In the station, Dive Coasters that use non-floorless trains simply use a standard station. With Dive Coasters that use floorless trains, in order to allow riders to load and unload the train, a movable floor is necessary. Because the front row has nothing in front of it to stop riders from walking over the edge of the station, a gate is placed in front of the train to prevent this from happening. Once all the over-the-shoulder restraints are locked, the gate opens and the floor separates into several pieces and moves underneath the station. When the next train enters the station, the gate is closed and the floors are brought back up where the next riders board.

== Installations ==
Bolliger & Mabillard has built nineteen Dive Coasters as of 2026.

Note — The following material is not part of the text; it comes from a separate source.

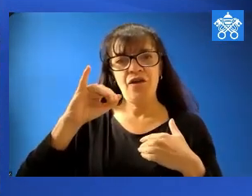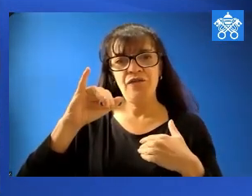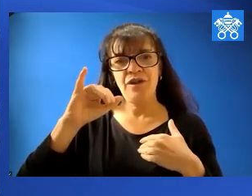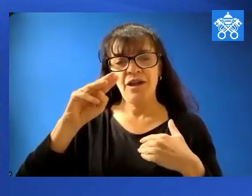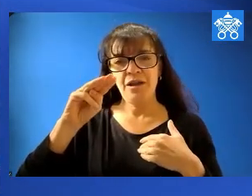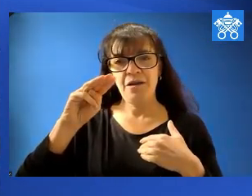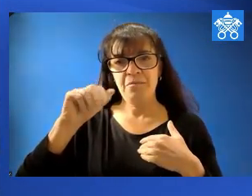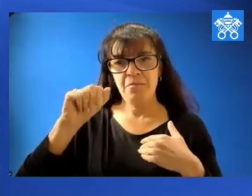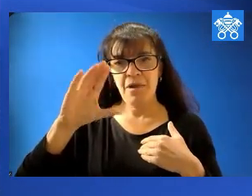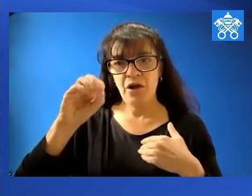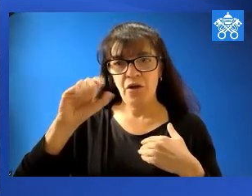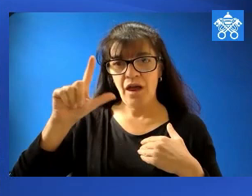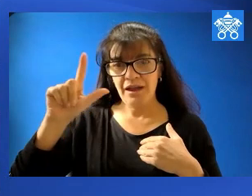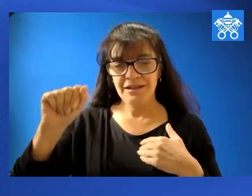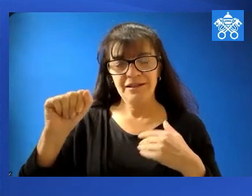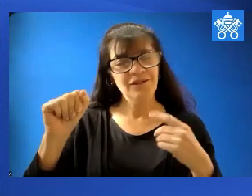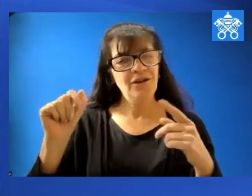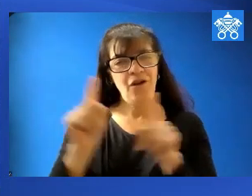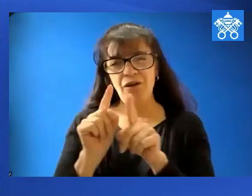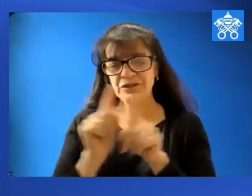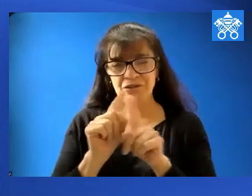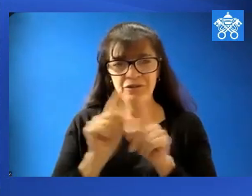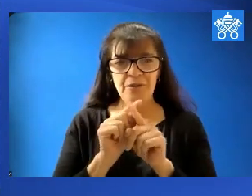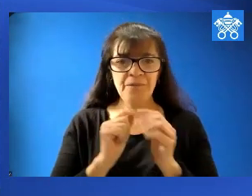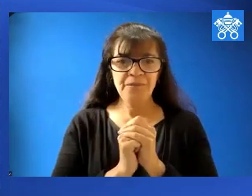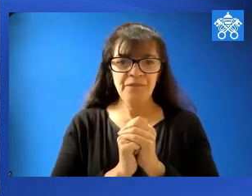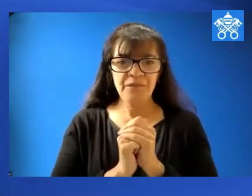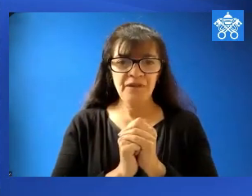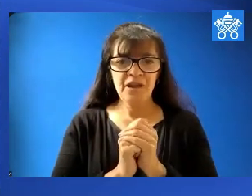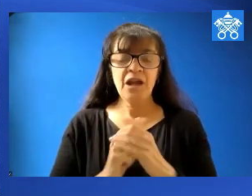and the young kids of the Immaculata from Italy.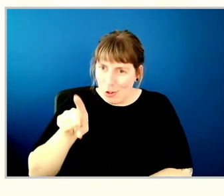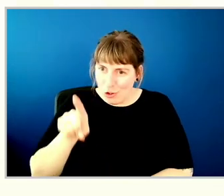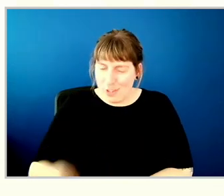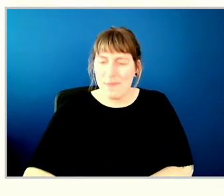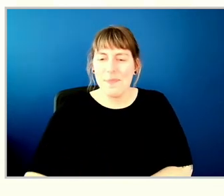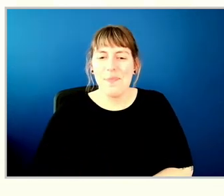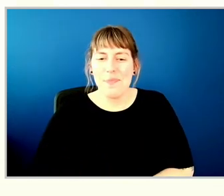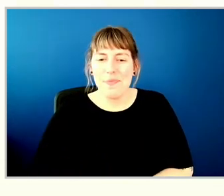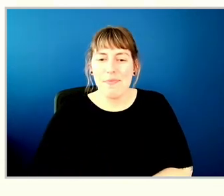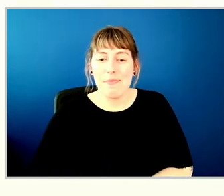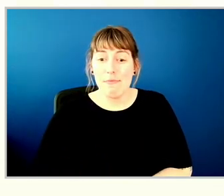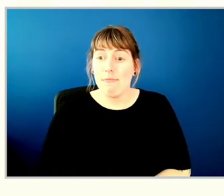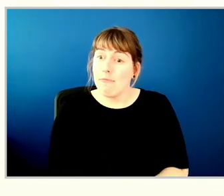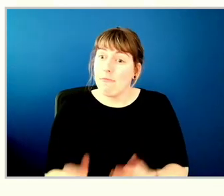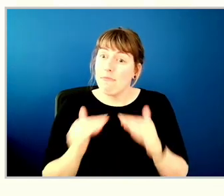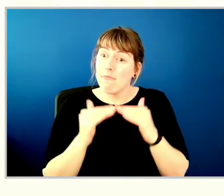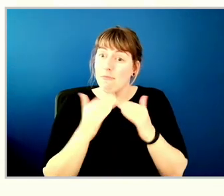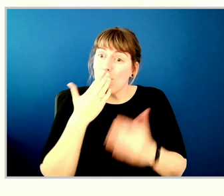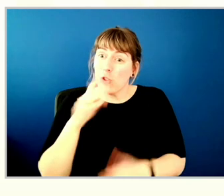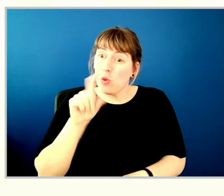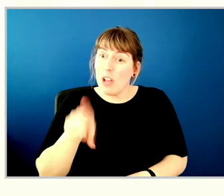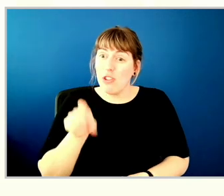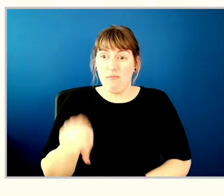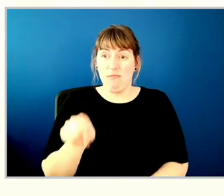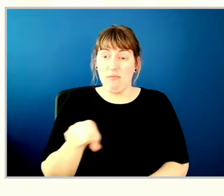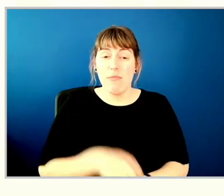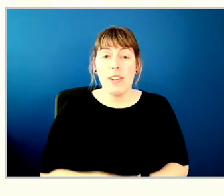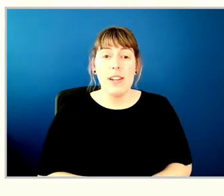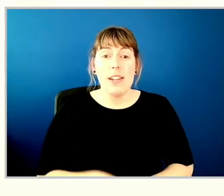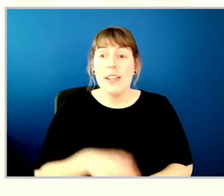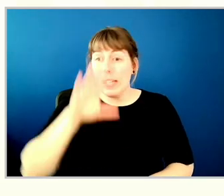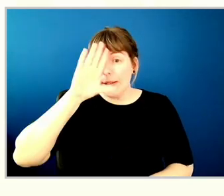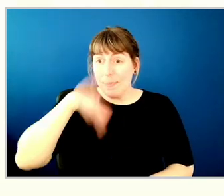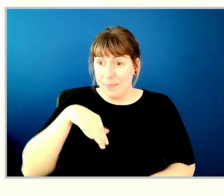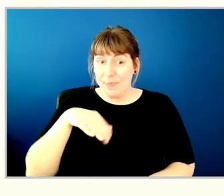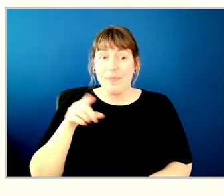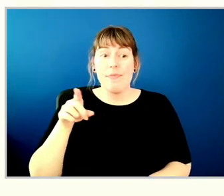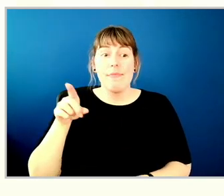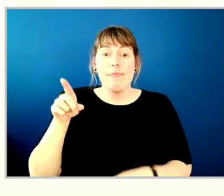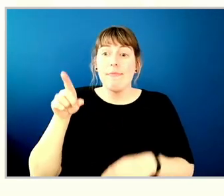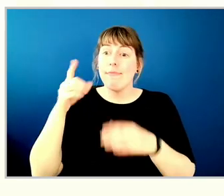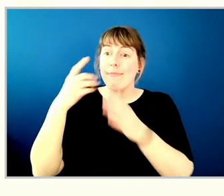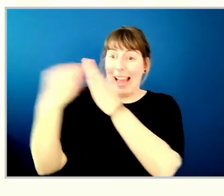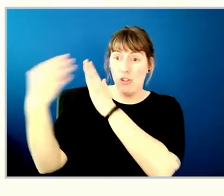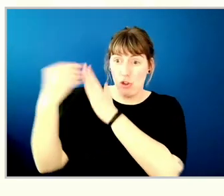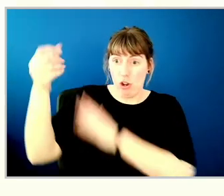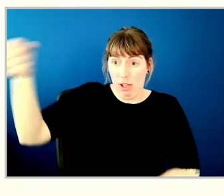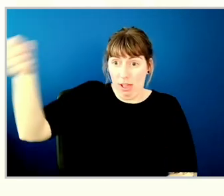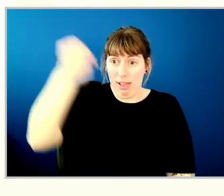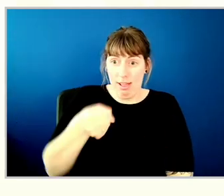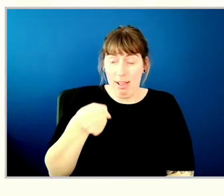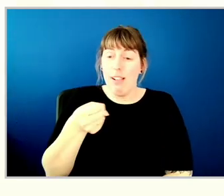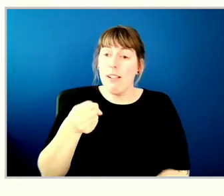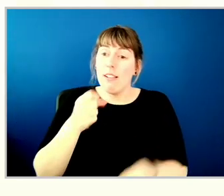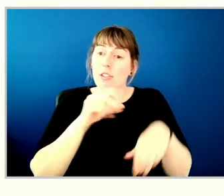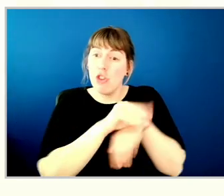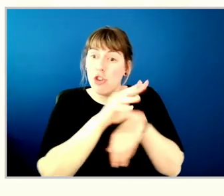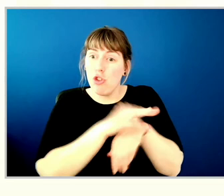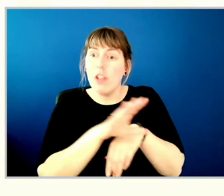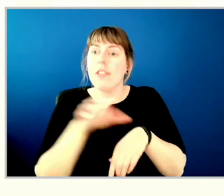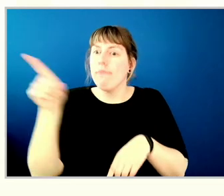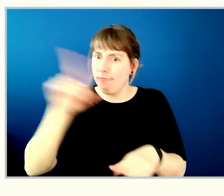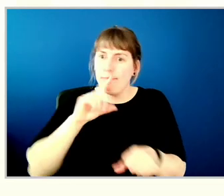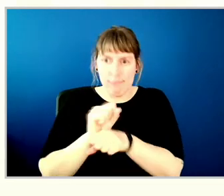And fair questions. So yes, we did engage with an external consultant that did have BIPOC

| Name | Park | Country | Train Width | Train Type | Model | Opened | Status |  |
|---|---|---|---|---|---|---|---|---|
| Oblivion | Alton Towers | UK United Kingdom | 8 seats | Standard | Wide | 14 March 1998 | Operating |  |
| Diving Machine G5 | Janfusun Fancyworld | Taiwan Taiwan | 8 seats | Standard | Wide | 29 March 2000 | Operating |  |
| SheiKra | Busch Gardens Tampa Bay | USA United States | 8 seats | Floorless (Originally Standard) | Wide | 21 May 2005 | Operating |  |
| Griffon | Busch Gardens Williamsburg | USA United States | 10 seats | Floorless | Wide | 18 May 2007 | Operating |  |
| Dive Coaster | Chimelong Paradise | China China | 10 seats | Floorless | Wide | 21 January 2008 | Being relocated |  |
| Diving Coaster | Happy Valley Shanghai | China China | 10 seats | Floorless | Wide | 16 August 2009 | Operating |  |
| Krake | Heide Park | GER Germany | 6 seats | Floorless | Narrow | 16 April 2011 | Operating |  |
| Oblivion: The Black Hole | Gardaland | Italy Italy | 6 seats | Floorless | Narrow | 28 March 2015 | Operating |  |
| Baron 1898 | Efteling | Netherlands Netherlands | 6 seats | Floorless | Narrow | 1 July 2015 | Operating |  |
| Valravn | Cedar Point | USA United States | 8 seats | Floorless | Wide | 7 May 2016 | Operating |  |
| Flying Apsaras in Western Region | Happy Valley Chengdu | China China | 6 seats | Floorless | Narrow | 10 February 2018 | Operating |  |
| Draken | Gyeongju World | South Korea South Korea | 8 seats | Floorless | Wide | 1 May 2018 | Operating |  |
| Valkyria | Liseberg | Sweden Sweden | 6 seats | Floorless | Narrow | 10 August 2018 | Operating |  |
| Yukon Striker | Canada's Wonderland | Canada Canada | 8 seats | Floorless | Wide | 3 May 2019 | Operating |  |
| Emperor | SeaWorld San Diego | USA United States | 6 seats | Floorless | Narrow | 12 March 2022 | Operating |  |
| Dr. Diabolical’s Cliffhanger | Six Flags Fiesta Texas | USA United States | 7 seats | Floorless | Narrow | 30 July 2022 | Operating |  |
| Iron Menace | Dorney Park & Wildwater Kingdom | USA United States | 7 seats | Floorless | Narrow | 10 May 2024 | Operating |  |
| Wrath of Rakshasa | Six Flags Great America | USA United States | 7 seats | Floorless | Narrow | 31 May 2025 | Operating |  |
| Tormenta Rampaging Run | Six Flags Over Texas | USA United States | 8 seats | Floorless | Wide | 9 July 2026 | Operating |  |

==Similar coasters==

In 2018, Golden Horse, a Chinese amusement ride manufacturer infamous for creating knock-off coasters and rides, installed a Dive Coaster at Great Xingdong Tourist World. The trains contain four cars, each seating 6 riders per row, compared to B&M dive coasters, which have two or three cars per train.

On 18 May 2018, HangTime, a Gerstlauer roller coaster, opened at Knott's Berry Farm in Buena Park, California, marketing as "the first dive coaster on the West Coast".

==See also==
- Floorless Coaster, a type of roller coaster also designed by Bolliger & Mabillard, that features floorless trains.
- Gerstlauer Euro-Fighter, a roller coaster with a beyond-vertical drop, which reaches an angle greater than 90 degrees.